In this paper, we elucidate the impact of the Jacobi constant, C, and the mass ratio, $\beta$, on the probability of the escaping orbits in the $(4+2)$-body ring problem in three dimensions using a numerical integration on a grid of $2048\times 2048$ initial conditions that are evenly spaced and arranged along the boundary of a sphere with a radius of $\rho =0.3$. It is assumed that the initial velocity at each initial condition is perpendicular to the tangent plane of the sphere. In order to accomplish this analysis, we incorporate into the study three values of $\beta$, $\beta =2,10,20$. For each of these values, we choose four values of C, such that the diameter of the opening windows is identical.

The results that we obtain reveal that when we consider the Jacobi constant values associated with the opening that has the largest diameter, the probability of escape varies monotonically with respect to the mass ratio; conversely, with the opening that has the smallest diameter, the probability does not vary monotonically. Furthermore, significant variations take place in the distribution of the escaping orbits and the initial time of escape, $t_0$, as the mass ratio increases. It is evident, based on our findings, that the four windows can be considered equiprobable. While there are minor errors due to the numerical integration, the probabilities of escape through each window exhibit a substantial level of similarity in the interval time of fast escape, regardless their unequal distribution in the other intervals.

These results complement our previous research [42], where the repeating patterns observed in the regions facing the escape windows exhibited a consistent structure and identical coloring in four distinct regions, indicating similar dynamical behavior in each escape window. This structural symmetry is reinforced by the current result, which shows that the probability of escape through each of the four windows remains nearly equal during the interval of fast escape. Taken together, these outcomes point to an underlying symmetry in both the geometry and the escape dynamics of the system.

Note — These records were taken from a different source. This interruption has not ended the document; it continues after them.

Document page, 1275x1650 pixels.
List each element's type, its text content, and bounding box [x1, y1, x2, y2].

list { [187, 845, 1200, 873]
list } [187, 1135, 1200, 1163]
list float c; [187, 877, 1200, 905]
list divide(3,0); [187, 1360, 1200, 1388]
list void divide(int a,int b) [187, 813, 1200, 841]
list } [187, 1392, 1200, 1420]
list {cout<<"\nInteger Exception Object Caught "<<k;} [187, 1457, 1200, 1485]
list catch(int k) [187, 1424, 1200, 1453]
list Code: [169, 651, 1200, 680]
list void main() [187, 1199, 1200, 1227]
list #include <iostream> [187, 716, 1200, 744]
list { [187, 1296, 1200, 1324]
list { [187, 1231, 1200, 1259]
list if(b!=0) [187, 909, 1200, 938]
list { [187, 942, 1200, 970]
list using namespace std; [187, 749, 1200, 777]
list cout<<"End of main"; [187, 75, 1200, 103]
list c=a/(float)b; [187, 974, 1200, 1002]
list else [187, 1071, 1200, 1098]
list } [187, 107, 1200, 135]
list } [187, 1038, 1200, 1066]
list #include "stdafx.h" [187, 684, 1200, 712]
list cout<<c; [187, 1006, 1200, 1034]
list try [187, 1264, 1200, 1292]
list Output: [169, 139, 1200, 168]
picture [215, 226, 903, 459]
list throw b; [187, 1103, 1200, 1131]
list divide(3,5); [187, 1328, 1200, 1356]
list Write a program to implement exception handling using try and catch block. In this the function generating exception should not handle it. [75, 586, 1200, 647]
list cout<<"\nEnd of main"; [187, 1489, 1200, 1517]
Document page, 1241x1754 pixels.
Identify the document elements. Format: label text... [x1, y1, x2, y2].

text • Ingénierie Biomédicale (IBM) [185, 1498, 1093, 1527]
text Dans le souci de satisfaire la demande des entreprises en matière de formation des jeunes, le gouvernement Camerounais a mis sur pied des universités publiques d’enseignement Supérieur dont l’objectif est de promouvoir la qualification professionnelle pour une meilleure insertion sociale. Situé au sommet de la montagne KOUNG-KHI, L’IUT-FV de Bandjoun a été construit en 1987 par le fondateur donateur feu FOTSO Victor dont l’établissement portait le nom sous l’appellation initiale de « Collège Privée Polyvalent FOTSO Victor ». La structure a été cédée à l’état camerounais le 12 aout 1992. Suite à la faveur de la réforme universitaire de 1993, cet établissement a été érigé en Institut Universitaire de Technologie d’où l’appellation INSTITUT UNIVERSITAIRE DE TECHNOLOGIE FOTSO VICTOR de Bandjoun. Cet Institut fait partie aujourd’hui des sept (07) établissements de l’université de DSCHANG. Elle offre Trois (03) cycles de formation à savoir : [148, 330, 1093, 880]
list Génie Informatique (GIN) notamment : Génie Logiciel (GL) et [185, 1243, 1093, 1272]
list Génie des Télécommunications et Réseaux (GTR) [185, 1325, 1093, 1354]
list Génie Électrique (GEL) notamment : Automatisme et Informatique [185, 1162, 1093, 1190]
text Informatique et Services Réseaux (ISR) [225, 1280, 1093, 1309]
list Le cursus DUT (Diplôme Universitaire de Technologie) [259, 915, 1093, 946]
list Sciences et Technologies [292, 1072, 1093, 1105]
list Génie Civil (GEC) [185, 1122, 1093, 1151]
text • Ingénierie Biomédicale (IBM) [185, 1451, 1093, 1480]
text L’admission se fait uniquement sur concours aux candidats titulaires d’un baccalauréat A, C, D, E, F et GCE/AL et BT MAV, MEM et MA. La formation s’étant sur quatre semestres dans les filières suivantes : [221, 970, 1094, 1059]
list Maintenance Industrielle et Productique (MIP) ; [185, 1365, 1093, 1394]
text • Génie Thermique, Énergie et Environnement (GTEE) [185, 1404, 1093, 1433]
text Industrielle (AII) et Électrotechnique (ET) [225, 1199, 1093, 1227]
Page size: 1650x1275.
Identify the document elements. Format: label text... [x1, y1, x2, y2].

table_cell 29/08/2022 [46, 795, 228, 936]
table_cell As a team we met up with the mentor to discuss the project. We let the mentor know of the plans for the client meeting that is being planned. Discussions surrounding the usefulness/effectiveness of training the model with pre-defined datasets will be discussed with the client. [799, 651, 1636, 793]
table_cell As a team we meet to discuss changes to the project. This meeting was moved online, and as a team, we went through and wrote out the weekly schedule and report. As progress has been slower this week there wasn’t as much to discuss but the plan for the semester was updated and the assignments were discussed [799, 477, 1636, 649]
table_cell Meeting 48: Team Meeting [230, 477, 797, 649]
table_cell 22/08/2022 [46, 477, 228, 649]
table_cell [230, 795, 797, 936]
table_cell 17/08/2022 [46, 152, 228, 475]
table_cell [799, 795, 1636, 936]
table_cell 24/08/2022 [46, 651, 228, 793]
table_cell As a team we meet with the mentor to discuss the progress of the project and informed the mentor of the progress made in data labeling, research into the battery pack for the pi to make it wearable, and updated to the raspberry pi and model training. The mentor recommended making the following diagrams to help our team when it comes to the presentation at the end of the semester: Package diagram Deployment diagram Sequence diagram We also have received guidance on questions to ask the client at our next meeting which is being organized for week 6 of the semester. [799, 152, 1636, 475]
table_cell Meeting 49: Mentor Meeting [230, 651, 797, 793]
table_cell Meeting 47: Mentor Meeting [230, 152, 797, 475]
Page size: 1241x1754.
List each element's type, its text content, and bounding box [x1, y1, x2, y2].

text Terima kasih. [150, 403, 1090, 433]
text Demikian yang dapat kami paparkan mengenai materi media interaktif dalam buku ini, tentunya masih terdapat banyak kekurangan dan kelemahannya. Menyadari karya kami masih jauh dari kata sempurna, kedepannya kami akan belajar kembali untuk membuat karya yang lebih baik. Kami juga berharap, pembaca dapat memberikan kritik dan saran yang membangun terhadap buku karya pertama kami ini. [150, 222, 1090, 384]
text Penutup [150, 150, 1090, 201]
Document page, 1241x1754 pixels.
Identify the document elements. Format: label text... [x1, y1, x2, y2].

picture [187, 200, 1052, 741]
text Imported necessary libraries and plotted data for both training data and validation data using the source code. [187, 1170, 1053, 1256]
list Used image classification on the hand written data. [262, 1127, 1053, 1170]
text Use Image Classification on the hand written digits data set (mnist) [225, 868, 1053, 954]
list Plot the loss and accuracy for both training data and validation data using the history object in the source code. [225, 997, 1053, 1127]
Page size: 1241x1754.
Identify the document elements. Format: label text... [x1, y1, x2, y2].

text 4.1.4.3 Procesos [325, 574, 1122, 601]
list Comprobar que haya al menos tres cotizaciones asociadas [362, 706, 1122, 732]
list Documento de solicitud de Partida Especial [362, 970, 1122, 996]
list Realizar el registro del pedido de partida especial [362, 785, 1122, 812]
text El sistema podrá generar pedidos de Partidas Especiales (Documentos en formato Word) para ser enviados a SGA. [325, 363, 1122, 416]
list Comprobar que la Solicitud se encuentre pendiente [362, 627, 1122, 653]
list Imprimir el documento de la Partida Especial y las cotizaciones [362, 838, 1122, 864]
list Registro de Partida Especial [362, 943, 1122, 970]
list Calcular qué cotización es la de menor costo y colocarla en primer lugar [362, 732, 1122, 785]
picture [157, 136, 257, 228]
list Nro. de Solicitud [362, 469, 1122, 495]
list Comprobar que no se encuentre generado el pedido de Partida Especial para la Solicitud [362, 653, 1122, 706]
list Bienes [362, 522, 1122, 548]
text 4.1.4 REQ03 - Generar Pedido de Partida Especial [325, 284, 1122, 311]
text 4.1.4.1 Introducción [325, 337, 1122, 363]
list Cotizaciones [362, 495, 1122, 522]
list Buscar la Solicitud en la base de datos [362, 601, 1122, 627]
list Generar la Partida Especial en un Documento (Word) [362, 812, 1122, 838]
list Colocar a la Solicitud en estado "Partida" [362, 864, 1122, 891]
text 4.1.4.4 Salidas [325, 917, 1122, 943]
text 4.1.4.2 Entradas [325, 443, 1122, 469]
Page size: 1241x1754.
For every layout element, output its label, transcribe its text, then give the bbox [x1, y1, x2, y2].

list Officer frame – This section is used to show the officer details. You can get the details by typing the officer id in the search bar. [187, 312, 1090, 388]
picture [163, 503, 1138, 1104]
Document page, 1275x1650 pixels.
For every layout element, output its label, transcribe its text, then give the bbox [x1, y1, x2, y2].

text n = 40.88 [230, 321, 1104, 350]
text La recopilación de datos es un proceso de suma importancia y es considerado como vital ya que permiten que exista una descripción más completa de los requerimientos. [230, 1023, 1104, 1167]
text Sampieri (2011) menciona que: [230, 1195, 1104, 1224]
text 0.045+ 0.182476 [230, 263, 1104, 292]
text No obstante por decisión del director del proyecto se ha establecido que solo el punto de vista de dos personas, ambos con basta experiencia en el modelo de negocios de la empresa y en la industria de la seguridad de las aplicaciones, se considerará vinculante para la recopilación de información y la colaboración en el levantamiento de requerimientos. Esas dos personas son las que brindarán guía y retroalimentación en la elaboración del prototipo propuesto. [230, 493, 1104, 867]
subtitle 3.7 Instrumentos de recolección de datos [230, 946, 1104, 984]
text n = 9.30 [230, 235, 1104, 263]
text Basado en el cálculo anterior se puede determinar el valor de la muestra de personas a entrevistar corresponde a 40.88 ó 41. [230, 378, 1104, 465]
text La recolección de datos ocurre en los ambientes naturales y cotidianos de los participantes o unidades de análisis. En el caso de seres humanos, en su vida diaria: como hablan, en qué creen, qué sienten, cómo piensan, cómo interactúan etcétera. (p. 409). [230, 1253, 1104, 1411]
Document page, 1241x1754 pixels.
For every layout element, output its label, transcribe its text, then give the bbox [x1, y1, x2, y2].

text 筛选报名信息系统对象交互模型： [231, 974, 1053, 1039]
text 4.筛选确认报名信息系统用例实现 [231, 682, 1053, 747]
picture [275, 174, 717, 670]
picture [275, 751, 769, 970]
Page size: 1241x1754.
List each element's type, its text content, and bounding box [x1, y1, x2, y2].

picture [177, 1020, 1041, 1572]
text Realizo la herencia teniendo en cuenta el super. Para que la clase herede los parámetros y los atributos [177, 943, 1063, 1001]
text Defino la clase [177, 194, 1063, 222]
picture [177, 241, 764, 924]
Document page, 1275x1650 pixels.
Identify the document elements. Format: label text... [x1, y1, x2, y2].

The insight acquired from this research serves as a starting point for subsequent investigations concerning the dynamic of escape in three dimensions. For more accuracy, it is possible to conduct an extensive examination that incorporates a larger range of mass ratio values and the Jacobi constant in order to determine the extent to which the behavior of escape probability is dependent on those parameters. Such sorts of endeavors have the potential to advance the field of celestial mechanics and reveal more profound explanations for the dynamic of orbital systems.